Several specialists and primary care physicians, however, said their moral imperative to care for those who need it trumped the poor economics staring them down. Plus, some compensation has to be better than nothing at all, which is what they get for treating uninsured patients who can’t pay their bills.

“Getting people care in an accessible, insurable environment creates a benefit individually and to the society,” said Dr. Josh Lowentritt, a private practice internist who works at several New Orleans hospitals and clinics. “We’d rather get paid (62) cents than zero.”

Economic and hospital pressures aside, Medicaid expansion presents an entirely new menu of services previously unavailable to patients living in that gap between the working class and the destitute.

“They’re not strolling in (to emergency rooms) for beauty secrets,” said Dr. Christy Valentine, who built a practice after Hurricane Katrina focused on New Orleans residents eligible for Medicaid coverage. “They want to get healthy and they now have a card. But what does that mean?”

For Burrell, it means regular access to a heart specialist, a psychologist, and desperately needed medications. While GNOCHC gave him access to talk to a primary care provider, that’s basically where it stopped.

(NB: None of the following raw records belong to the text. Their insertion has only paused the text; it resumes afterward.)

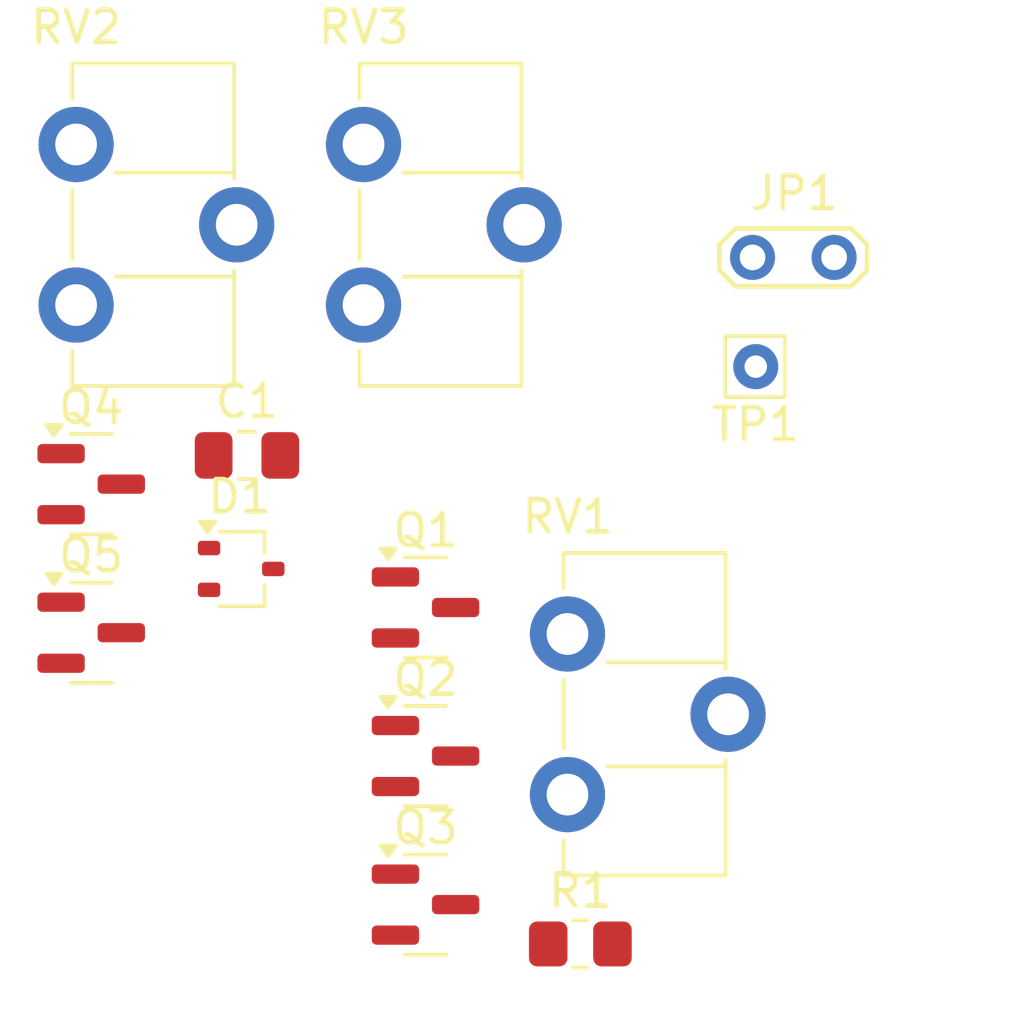
<source format=kicad_pcb>
(kicad_pcb
	(version 20240108)
	(generator "pcbnew")
	(generator_version "8.0")
	(general
		(thickness 1.6)
		(legacy_teardrops no)
	)
	(paper "A4")
	(layers
		(0 "F.Cu" signal)
		(31 "B.Cu" signal)
		(32 "B.Adhes" user "B.Adhesive")
		(33 "F.Adhes" user "F.Adhesive")
		(34 "B.Paste" user)
		(35 "F.Paste" user)
		(36 "B.SilkS" user "B.Silkscreen")
		(37 "F.SilkS" user "F.Silkscreen")
		(38 "B.Mask" user)
		(39 "F.Mask" user)
		(40 "Dwgs.User" user "User.Drawings")
		(41 "Cmts.User" user "User.Comments")
		(42 "Eco1.User" user "User.Eco1")
		(43 "Eco2.User" user "User.Eco2")
		(44 "Edge.Cuts" user)
		(45 "Margin" user)
		(46 "B.CrtYd" user "B.Courtyard")
		(47 "F.CrtYd" user "F.Courtyard")
		(48 "B.Fab" user)
		(49 "F.Fab" user)
		(50 "User.1" user)
		(51 "User.2" user)
		(52 "User.3" user)
		(53 "User.4" user)
		(54 "User.5" user)
		(55 "User.6" user)
		(56 "User.7" user)
		(57 "User.8" user)
		(58 "User.9" user)
	)
	(setup
		(pad_to_mask_clearance 0)
		(allow_soldermask_bridges_in_footprints no)
		(pcbplotparams
			(layerselection 0x00010fc_ffffffff)
			(plot_on_all_layers_selection 0x0000000_00000000)
			(disableapertmacros no)
			(usegerberextensions no)
			(usegerberattributes yes)
			(usegerberadvancedattributes yes)
			(creategerberjobfile yes)
			(dashed_line_dash_ratio 12.000000)
			(dashed_line_gap_ratio 3.000000)
			(svgprecision 4)
			(plotframeref no)
			(viasonmask no)
			(mode 1)
			(useauxorigin no)
			(hpglpennumber 1)
			(hpglpenspeed 20)
			(hpglpendiameter 15.000000)
			(pdf_front_fp_property_popups yes)
			(pdf_back_fp_property_popups yes)
			(dxfpolygonmode yes)
			(dxfimperialunits yes)
			(dxfusepcbnewfont yes)
			(psnegative no)
			(psa4output no)
			(plotreference yes)
			(plotvalue yes)
			(plotfptext yes)
			(plotinvisibletext no)
			(sketchpadsonfab no)
			(subtractmaskfromsilk no)
			(outputformat 1)
			(mirror no)
			(drillshape 1)
			(scaleselection 1)
			(outputdirectory "")
		)
	)
	(net 0 "")
	(net 1 "Net-(Q1-C)")
	(net 2 "Net-(Q1-B)")
	(net 3 "unconnected-(RV1-Pad1)")
	(net 4 "GND")
	(net 5 "Net-(JP1-A)")
	(net 6 "Net-(Q4-B)")
	(net 7 "Net-(Q2-B)")
	(net 8 "Net-(D1-Pad2)")
	(net 9 "VDD")
	(net 10 "unconnected-(RV2-Pad1)")
	(net 11 "Net-(JP1-B)")
	(footprint "Package_TO_SOT_SMD:SOT-23" (layer "F.Cu") (at 102.344 70.559))
	(footprint "Potentiometer_THT:Potentiometer_ACP_CA9-H5_Horizontal" (layer "F.Cu") (at 101.874 59.984))
	(footprint "Potentiometer_THT:Potentiometer_ACP_CA9-H5_Horizontal" (layer "F.Cu") (at 110.824 59.984))
	(footprint "Package_TO_SOT_SMD:SOT-23" (layer "F.Cu") (at 112.754 83.649))
	(footprint "Package_TO_SOT_SMD:SOT-23" (layer "F.Cu") (at 112.754 79.024))
	(footprint "Package_TO_SOT_SMD:SOT-23" (layer "F.Cu") (at 102.344 75.184))
	(footprint "Resistor_SMD:R_0805_2012Metric_Pad1.20x1.40mm_HandSolder" (layer "F.Cu") (at 117.574 84.874))
	(footprint "Connector_Pin:Pin_D0.7mm_L6.5mm_W1.8mm_FlatFork" (layer "F.Cu") (at 123.036 66.9))
	(footprint "Capacitor_SMD:C_0805_2012Metric_Pad1.18x1.45mm_HandSolder" (layer "F.Cu") (at 107.194 69.664))
	(footprint "Package_TO_SOT_SMD:SOT-323_SC-70" (layer "F.Cu") (at 107.014 73.199))
	(footprint "Potentiometer_THT:Potentiometer_ACP_CA9-H5_Horizontal" (layer "F.Cu") (at 117.174 75.224))
	(footprint "TestPoint:TestPoint_2Pads_Pitch2.54mm_Drill0.8mm" (layer "F.Cu") (at 122.936 63.5))
	(footprint "Package_TO_SOT_SMD:SOT-23" (layer "F.Cu") (at 112.754 74.399))
)
</source>
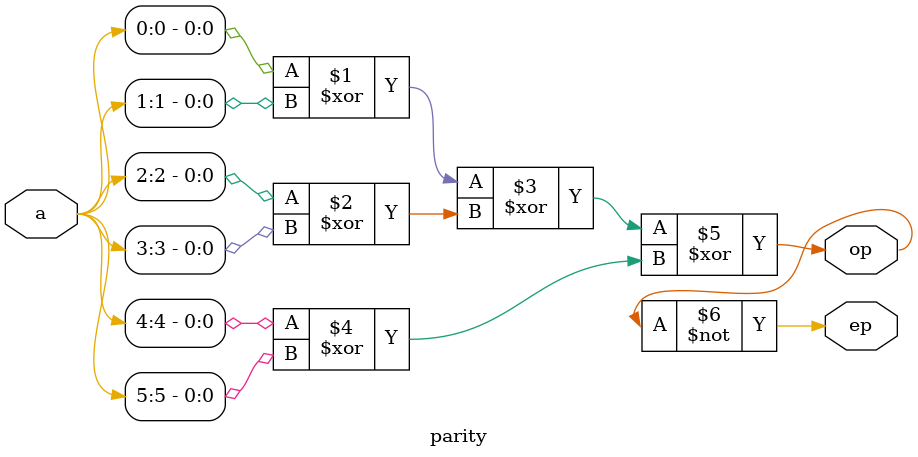
<source format=v>
`timescale 1ns / 1ps


module parity(input[5:0]a,output ep,op);
assign op=((a[0]^a[1])^(a[2]^a[3]))^(a[4]^a[5]);//odd parity
assign ep=~op;//even parity

endmodule

</source>
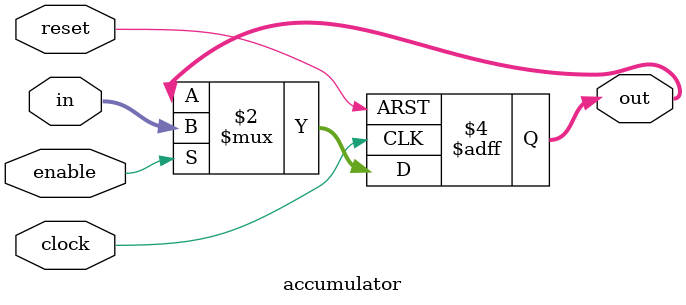
<source format=v>
`timescale 1ns / 1ps


module accumulator(
    input clock,
    input reset,
    input enable,
    input [7:0] in,
    output reg [7:0] out
    );
    
    always @ (posedge clock or posedge reset) begin
        if (reset) 
            out <= 8'b0;
        else if (enable) 
            out <= in;
    end
endmodule

</source>
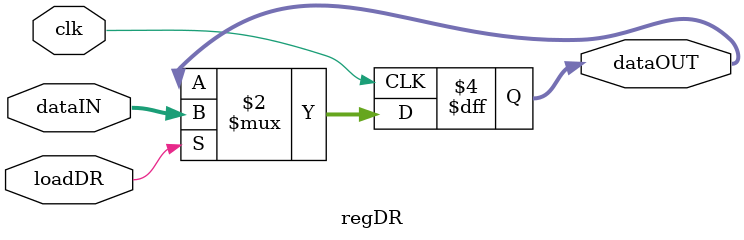
<source format=v>

module regDR
#(parameter dataWidth = 16)
(
input clk,
input loadDR,
input [dataWidth-1:0] dataIN,
output reg [dataWidth-1:0] dataOUT
);

always@(negedge clk)
begin
if (loadDR)
	dataOUT<=dataIN;
end

endmodule
</source>
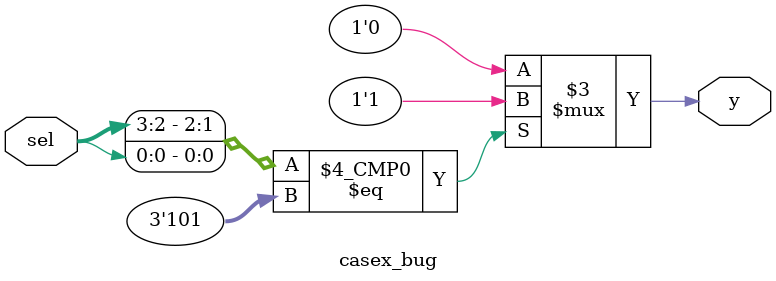
<source format=v>

module casex_bug(
    input  [3:0] sel,
    output reg y
);

    always @(*) begin
        y = 0;
        casex(sel)
            4'b10x1: y = 1;   // X treated as don't care
            4'b1001: y = 0;
        endcase
    end

endmodule




//improper use of casex causes incorrect matching because casex treats X and Z as don't-care. This can make broader patterns match earlier than specific ones, causing priority bugs, incorrect decoding, and mismatches between simulation and hardware.

</source>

This could be a turning point for Burrell. NAMI pays his rent on a two-room, backdoor apartment on General Taylor Street. The city-run Health Care for the Homeless acts as his primary care provider. Southeastern Louisiana Legal Services is working to get him Social Security disability benefits. And the St. Vincent de Paul Society is giving him his lifesaving prescriptions for free.

But that last and most vital lifeline can’t last forever, Burrell said. 

“I’ve got one more month of medications,” he said. If he doesn’t get into the Medicaid expansion, “I guess I got to have to try to get it some other way.”